## Data to examine:
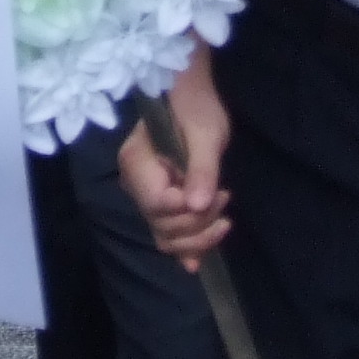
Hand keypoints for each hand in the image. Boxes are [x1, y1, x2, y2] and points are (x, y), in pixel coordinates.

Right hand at [118, 42, 230, 267]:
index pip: (158, 204)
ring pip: (165, 236)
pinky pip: (168, 233)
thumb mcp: (205, 135)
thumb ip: (201, 170)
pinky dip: (184, 247)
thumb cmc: (196, 107)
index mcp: (137, 163)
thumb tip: (196, 205)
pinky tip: (196, 262)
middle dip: (198, 223)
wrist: (192, 96)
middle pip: (162, 226)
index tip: (218, 193)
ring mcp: (145, 195)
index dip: (188, 210)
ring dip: (197, 237)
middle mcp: (134, 183)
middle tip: (224, 197)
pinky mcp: (160, 202)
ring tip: (224, 217)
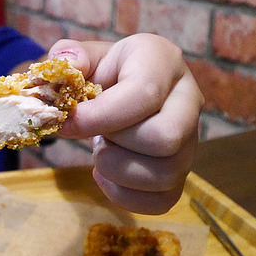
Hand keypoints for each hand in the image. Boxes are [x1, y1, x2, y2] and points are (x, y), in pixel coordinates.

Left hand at [48, 34, 203, 213]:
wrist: (121, 90)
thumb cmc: (102, 72)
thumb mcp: (84, 56)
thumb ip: (69, 57)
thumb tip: (64, 69)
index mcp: (162, 61)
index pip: (143, 94)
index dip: (100, 115)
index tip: (66, 121)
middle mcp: (188, 99)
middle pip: (165, 138)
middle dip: (116, 143)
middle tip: (97, 133)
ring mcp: (191, 139)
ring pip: (166, 174)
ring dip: (117, 170)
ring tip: (102, 149)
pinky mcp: (183, 172)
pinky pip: (163, 200)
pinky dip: (124, 196)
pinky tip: (105, 176)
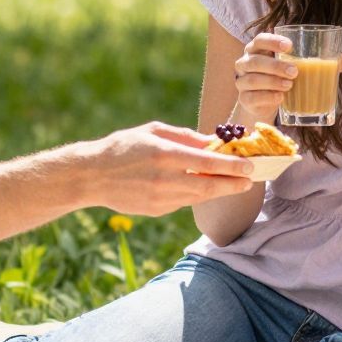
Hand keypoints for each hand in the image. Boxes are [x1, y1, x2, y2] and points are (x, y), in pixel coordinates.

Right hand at [85, 122, 254, 213]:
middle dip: (233, 184)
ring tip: (233, 184)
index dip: (232, 167)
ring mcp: (160, 198)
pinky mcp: (156, 210)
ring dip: (218, 191)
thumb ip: (185, 137)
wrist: (91, 176)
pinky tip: (199, 187)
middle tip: (249, 181)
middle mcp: (164, 179)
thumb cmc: (123, 146)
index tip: (249, 166)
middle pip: (209, 187)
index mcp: (165, 154)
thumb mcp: (153, 131)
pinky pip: (183, 202)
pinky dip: (194, 195)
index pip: (208, 164)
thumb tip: (213, 143)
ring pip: (199, 198)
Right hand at [230, 34, 341, 124]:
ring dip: (272, 82)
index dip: (272, 41)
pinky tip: (280, 99)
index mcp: (258, 49)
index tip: (290, 46)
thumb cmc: (282, 79)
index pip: (260, 39)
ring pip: (252, 79)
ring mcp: (242, 81)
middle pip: (255, 61)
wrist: (264, 104)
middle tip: (295, 72)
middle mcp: (246, 62)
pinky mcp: (244, 99)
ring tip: (290, 86)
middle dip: (275, 65)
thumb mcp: (300, 69)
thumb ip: (320, 62)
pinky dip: (267, 98)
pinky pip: (251, 97)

## Exercise requirements:
Of all the lines in the data above, show only those that hold the word "Right".

## Answer area:
Right hand at [118, 42, 230, 267]:
Right hand at [85, 122, 254, 213]:
Right hand at [230, 34, 341, 124]:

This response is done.